GÜNDEM - 27 Aralık 2013 Cuma 14:34

Piri Reis Anıtı yenilendi

A
A
A
Piri Reis Anıtı yenilendi

Çanakkale'nin Gelibolu ilçesinde, Piri Reis'in 500. yılı nedeniyle ilçedeki anıtı yenilendi.

İskele meydanında bulunan Piri Reis'in anıtı tamamen yıkılarak, Kaymakamlığın girişimleri ile, Kale Grubu kurucusu ve Onursal Başkanı İbrahim Bodur tarafından yaptırılan anıtın açılışı yapıldı.
+===+
• Görev
Yukarıdaki metne göre Gelibolu'daki Piri Reis anıtı ne nedeniyle yenilendi?

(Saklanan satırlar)
+===+
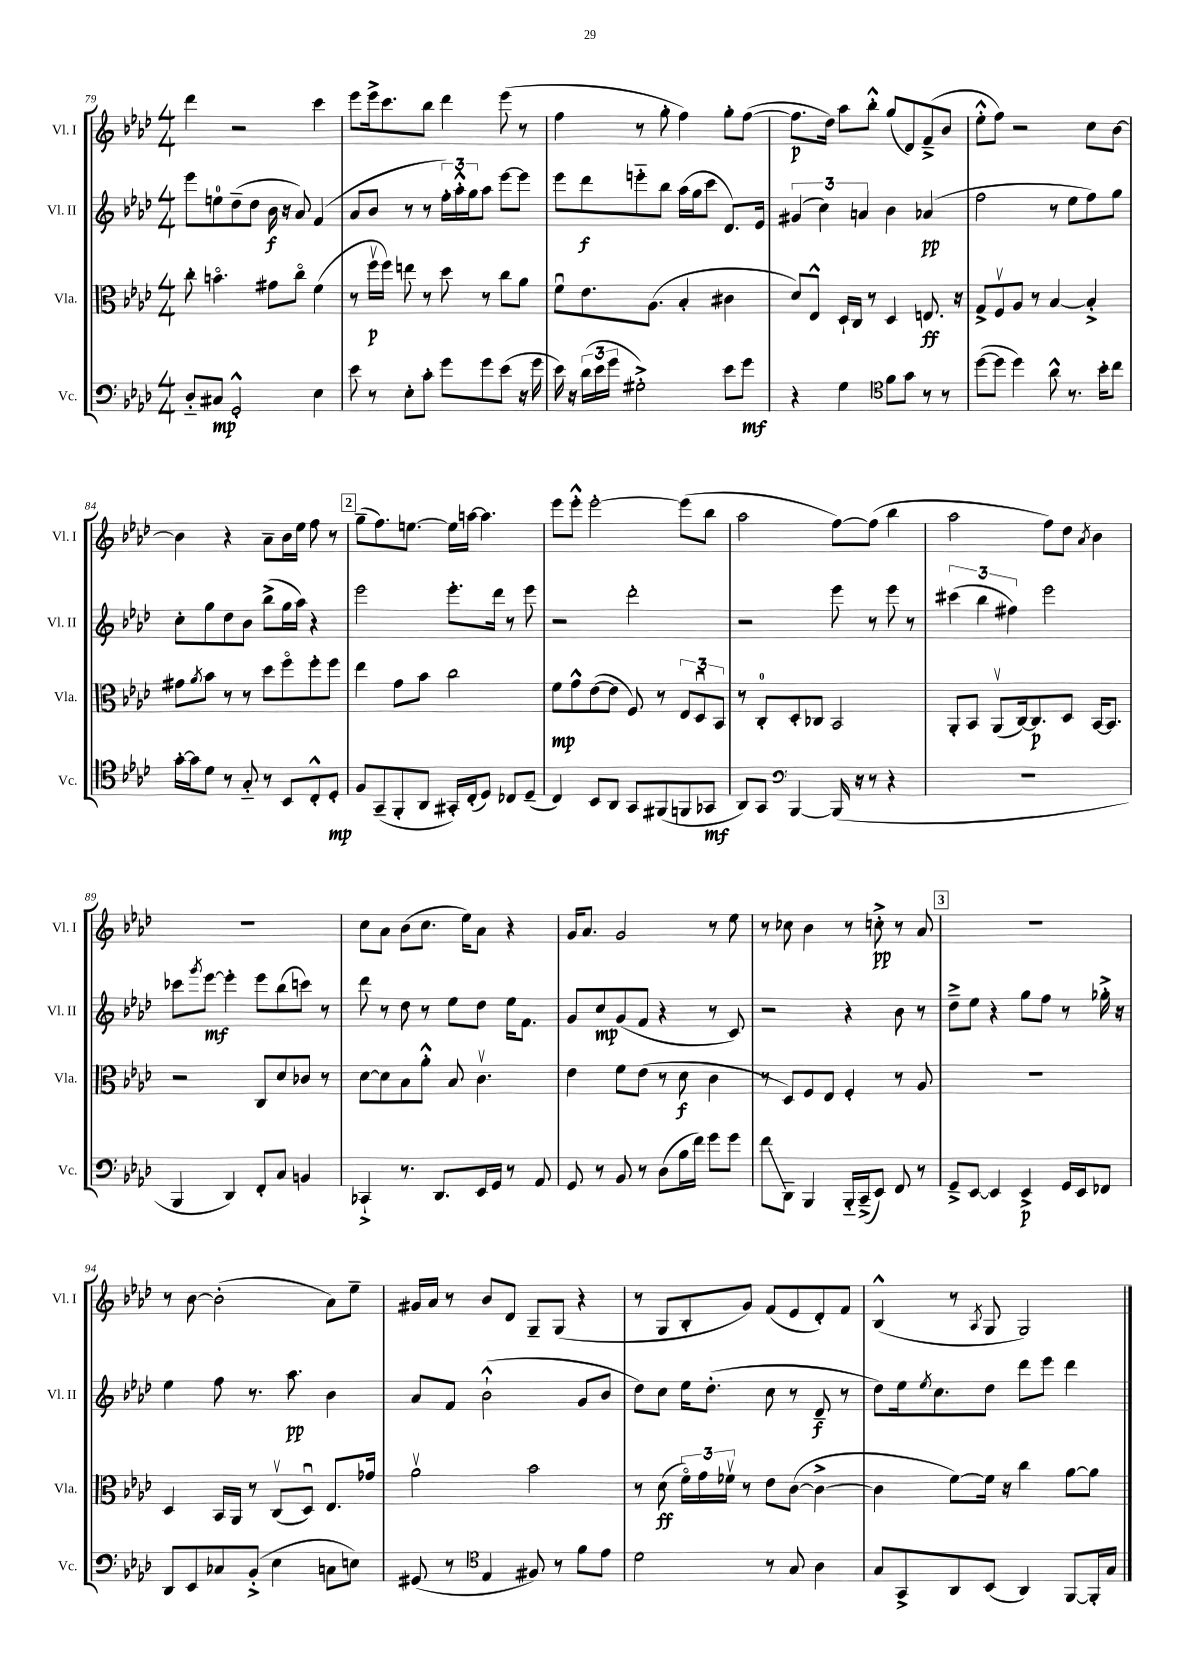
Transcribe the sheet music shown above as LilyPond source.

<<
\new StaffGroup <<
\new Staff = "s0" \with { instrumentName = "Vl. I" shortInstrumentName = "Vl. I" } {
    \clef treble \key aes \major \numericTimeSignature \time 4/4
    des'''4 r2 c'''4 |
    ees'''8 ees'''16-> c'''8. bes''8 des'''4 ees'''8( r8 |
    f''4 r8 g''8-. f''4) g''8-. f''8~( |
    f''8.\p des''16) aes''8 bes''8-.-^ g''8( des'8) f'8--->( bes'8 |
    ees''8-.-^ f''8) r2 c''8 bes'8~ |
    bes'4 r4 aes'8-- bes'16 ees''16 f''8 r8 |
    \mark \markup { \box "2" } g''8--( f''8.) e''8.~ e''16 a''16~ a''4. |
    ees'''8 ees'''8-.-^ ees'''2~-. ees'''8( bes''8 |
    aes''2 f''8~) f''8( bes''4 |
    aes''2 f''8) des''8 \acciaccatura { aes'8 } bes'4 |
    r1 |
    c''8 aes'8 bes'8( c''8. ees''16) aes'8 r4 |
    g'16 aes'8. g'2 r8 ees''8 |
    r8 ces''8 bes'4 r8 c''8-.->\pp r8 aes'8 |
    \mark \markup { \box "3" } r1 |
    r8 bes'8~ bes'2-.( aes'8) ees''8-- |
    gis'16 aes'16 r8 bes'8 des'8 g8-- g8( r4 |
    r8 g8 bes8-. g'8) f'8( ees'8 des'8-.) f'8 |
    bes4-^( r8 \acciaccatura { aes8 } g8 g2) \bar "|." |
}
\new Staff = "s1" \with { instrumentName = "Vl. II" shortInstrumentName = "Vl. II" } {
    \clef treble \key aes \major \numericTimeSignature \time 4/4
    ees'''8 e''8-0 des''8--( des''8 bes'16\f r16 aes'8) f'4( |
    aes'8 bes'8 r8 r8 \tuplet 3/2 { f''16-.) aes''16-.-^ g''16 } aes''8 ees'''8~ ees'''8 |
    ees'''8 des'''8\f e'''8-_ bes''8 aes''16( g''16 c'''8 des'8.) ees'16 |
    \tuplet 3/2 { gis'4( c''4) a'4 } bes'4 aes'4\pp( |
    f''2 r8 ees''8 f''8) g''8 |
    c''8-. g''8 des''8 bes'8 bes''8->( g''16 aes''16) r4 |
    \mark \markup { \box "2" } ees'''2 ees'''8.-. des'''16 r8 ees'''8 |
    r2 des'''2-. |
    r2 ees'''8 r8 ees'''8 r8 |
    \tuplet 3/2 { cis'''4( bes''4 fis''4) } ees'''2 |
    ces'''8 \acciaccatura { g'''8 } ees'''8~\mf ees'''4-. ees'''8 bes''8( c'''8) r8 |
    des'''8 r8 des''8 r8 ees''8 des''8 ees''16 f'8. |
    g'8 c''8\mp g'8( f'8 r4 r8 c'8) |
    r2 r4 bes'8 r8 |
    \mark \markup { \box "3" } des''8---> ees''8 r4 g''8 f''8 r8 ges''16-.-> r16 |
    ees''4 f''8 r8. aes''8.\pp bes'4 |
    aes'8 f'8 bes'2-!-^( g'8 bes'8 |
    des''8) c''8 ees''16 des''8.-.( c''8 r8 des'8--\f r8 |
    des''8) ees''16 \acciaccatura { ees''8 } c''8. des''8 des'''8 ees'''8 des'''4 \bar "|." |
}
\new Staff = "s2" \with { instrumentName = "Vla." shortInstrumentName = "Vla." } {
    \clef alto \key aes \major \numericTimeSignature \time 4/4
    c''8-. b'4.\flageolet gis'8 c''8\flageolet f'4( |
    r8 f''16\upbow\p f''16) e''8 r8 des''8 r8 c''8 aes'8 |
    f'8\downbow ees'8. aes8.( bes4-. cis'4 |
    des'8) ees8-^ des16-! c16 r8 des4 e8.\ff r16 |
    g8-> f8\upbow aes8 r8 bes4~ bes4-.-> |
    gis'8 \acciaccatura { aes'8 } bes'8 r8 r8 des''8 f''8\flageolet f''8-. f''8 |
    \mark \markup { \box "2" } ees''4 g'8 bes'8 c''2 |
    f'8\mp g'8-^ ees'8~( ees'8 f8) r8 \tuplet 3/2 { ees8 des8\downbow bes,8 } |
    r8 c8-0-. des8-. ces8 bes,2 |
    aes,8-. bes,8 aes,8\upbow( c16~) c8.\p des8 bes,16~ bes,8. |
    r2 c8 des'8 ces'8 r8 |
    des'8~ des'8 bes8 aes'8-.-^ bes8 c'4.\upbow |
    ees'4 f'8 ees'8( r8 des'8\f c'4 |
    r8 des8) f8 ees8 f4-. r8 aes8 |
    \mark \markup { \box "3" } R1 |
    des4 bes,16 aes,16 r8 c8\upbow( des8\downbow) ees8. ges'16 |
    aes'2\upbow bes'2 |
    r8 des'8\ff( \tuplet 3/2 { f'16\flageolet) g'16 fes'16\upbow } r8 ees'8 c'8~( c'4~-> |
    c'4 f'8~) f'16 r16 c''4 aes'8~ aes'8 \bar "|." |
}
\new Staff = "s3" \with { instrumentName = "Vc." shortInstrumentName = "Vc." } {
    \clef bass \key aes \major \numericTimeSignature \time 4/4
    des8-_ cis8\mp g,2-.-^ ees4 |
    ees'8 r8 ees8-. c'8-. g'8 g'8 ees'8( r16 g'16 |
    ees'16) r16 \tuplet 3/2 { des'16( ees'16 g'16 } gis2-.->) ees'8 g'8\mf |
    r4 g4 \clef tenor f'8 g'8 r8 r8 |
    des''8~( des''8 des''4) aes'8-^ r8. bes'16-. c''8 |
    g'16~-. g'16 des'8 r8 g8-_ r8 bes,8 c8-.-^ des8-.\mp |
    \mark \markup { \box "2" } f8 g,8--( f,8-. aes,8 gis,16-.) c16-.( des8) ces8 des8--( |
    c4) bes,8 aes,8 g,8 fis,8( f,8 ges,8\mf |
    aes,8) g,8 \clef bass bes,,4~ bes,,16( r16 r8 r4 |
    R1 |
    bes,,4 des,4) f,8-. c8 b,4 |
    ces,4-!-> r8. des,8. ees,16 g,16 r8 aes,8 |
    g,8 r8 bes,8 r8 des8( bes16 f'16) g'8 g'8 |
    f'8\glissando des,8-- bes,,4 bes,,16-_ c,16--->( ees,8) f,8 r8 |
    \mark \markup { \box "3" } g,8---> ees,8~ ees,4 ees,4->\p g,16 ees,16 fes,8 |
    des,8 ees,8 ces8 bes,8-.->( ees4 c8 e8) |
    gis,8( r8 \clef tenor ees4 fis8) r8 f'8 ees'8 |
    des'2 r8 g8 aes4 |
    g8 g,8-> aes,8 bes,8( aes,4) f,8~ f,16-. g16 \bar "|." |
}
>>
>>
\layout { \context { \Score currentBarNumber = #79 } }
+===+
• Beklenen yanıt
Piri Reis'in 500. yılı nedeniyle yenilendi.